Les deux opérateurs français, qui ont bâti pour moitié leur réseau mobile avec Huawei, avaient multiplié les procédures depuis juin après avoir réclamé à l’État une indemnisation financière face au préjudice lié aux fortes restrictions imposées à l’équipementier chinois sur le marché de la 5G. La France n’a pas interdit explicitement le matériel Huawei pour le déploiement du réseau mobile, mais l’Agence nationale chargée de la sécurité informatique (Anssi) a restreint très fortement fin août les autorisations d’exploitation. Bouygues Telecom a ainsi expliqué qu’il allait devoir retirer 3 000 antennes Huawei d’ici à 2028 dans les zones très denses en population, et qu’il avait interdiction d’utiliser des antennes Huawei pour la 5G à Strasbourg, Brest, Toulouse et Rennes.
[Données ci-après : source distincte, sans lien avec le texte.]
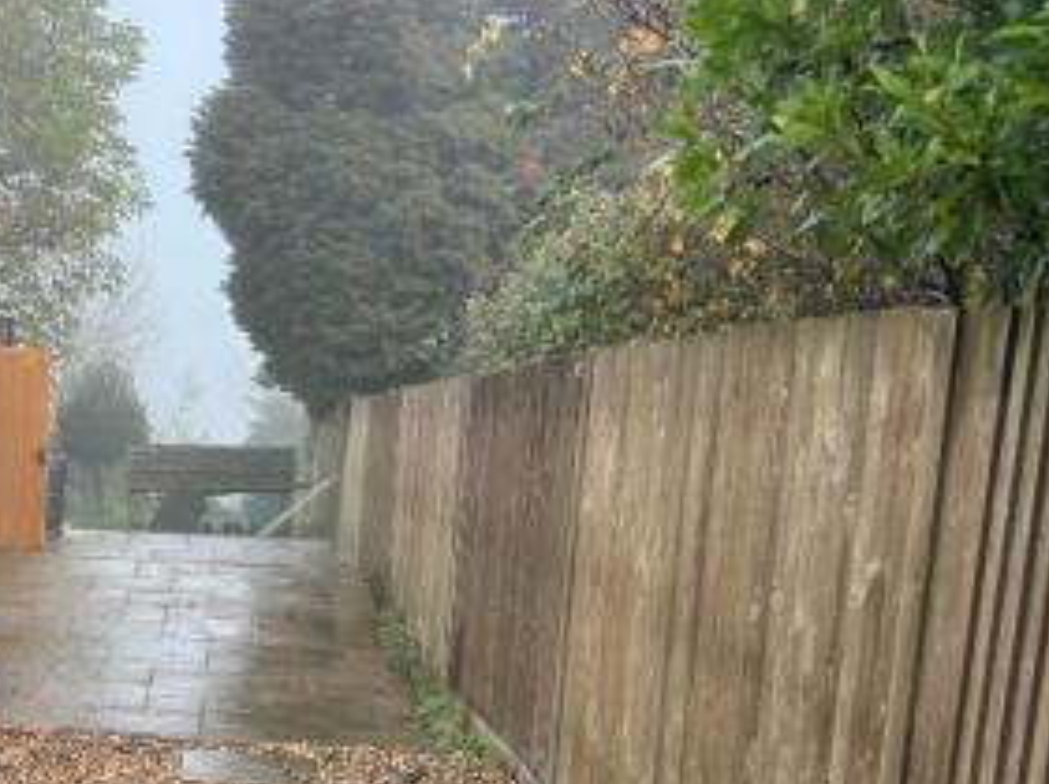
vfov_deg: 26.6
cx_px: 84
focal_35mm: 54
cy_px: 595
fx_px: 1634
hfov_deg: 33.5
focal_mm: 5.7
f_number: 1.5
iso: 50
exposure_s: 1/418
Le cabinet du secrétaire d’Etat au numérique Cédric O, estime que la décision du Conseil d’Etat « conforte la position du gouvernement, en rappelant qu’une éventuelle indemnisation ne peut s’opérer que devant le juge et dans des conditions strictement limitées d’un dommage grave et spécial ». Il « conforte que la stratégie du gouvernement a permis de défendre au mieux les intérêts de l’Etat », a-t-il fait valoir auprès de l’AFP. « C’est une victoire pour la protection des intérêts stratégiques de notre pays, permettant un déploiement serein de la 5G au bénéfice de l’ensemble des Français », selon lui.
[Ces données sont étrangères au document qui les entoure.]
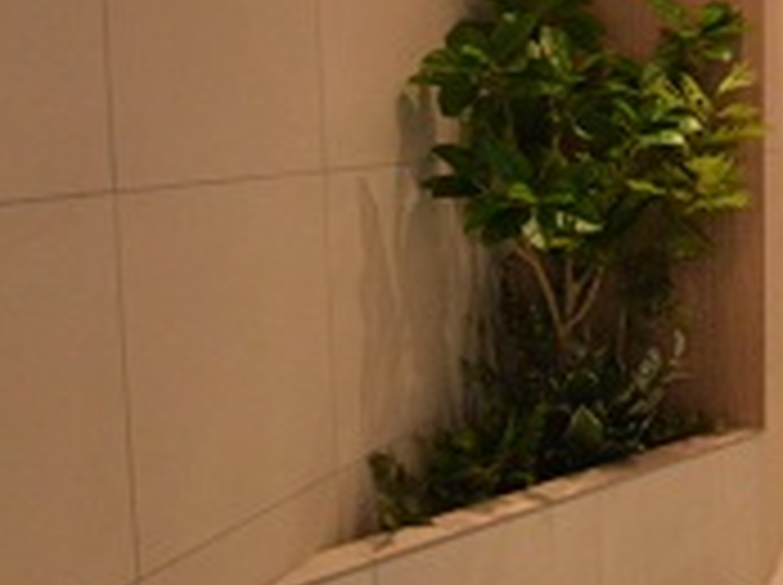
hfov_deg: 32.6
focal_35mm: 53
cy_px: 232
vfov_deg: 27.4
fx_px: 1197
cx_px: 824
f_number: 8
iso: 1600
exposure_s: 1/80
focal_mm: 10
Huawei, numéro un mondial des équipements 5G, est dans le collimateur des États-Unis qui le soupçonnent d’espionnage au profit de Pékin, ce que dément l’entreprise. En Europe, seul le Royaume-Uni, depuis mi-juillet, et la Suède, depuis fin octobre, ont explicitement banni Huawei de la quasi-totalité de l’infrastructure nécessaire pour faire fonctionner leur réseau 5G. Malgré les restrictions, le géant chinois a annoncé récemment plusieurs investissements en France, dont l’ouverture d’un centre de recherche à Paris et d’un site de production dans l’Est à l’horizon 2023, dans le cadre d’une campagne visant à démontrer sa volonté de s’y implanter durablement.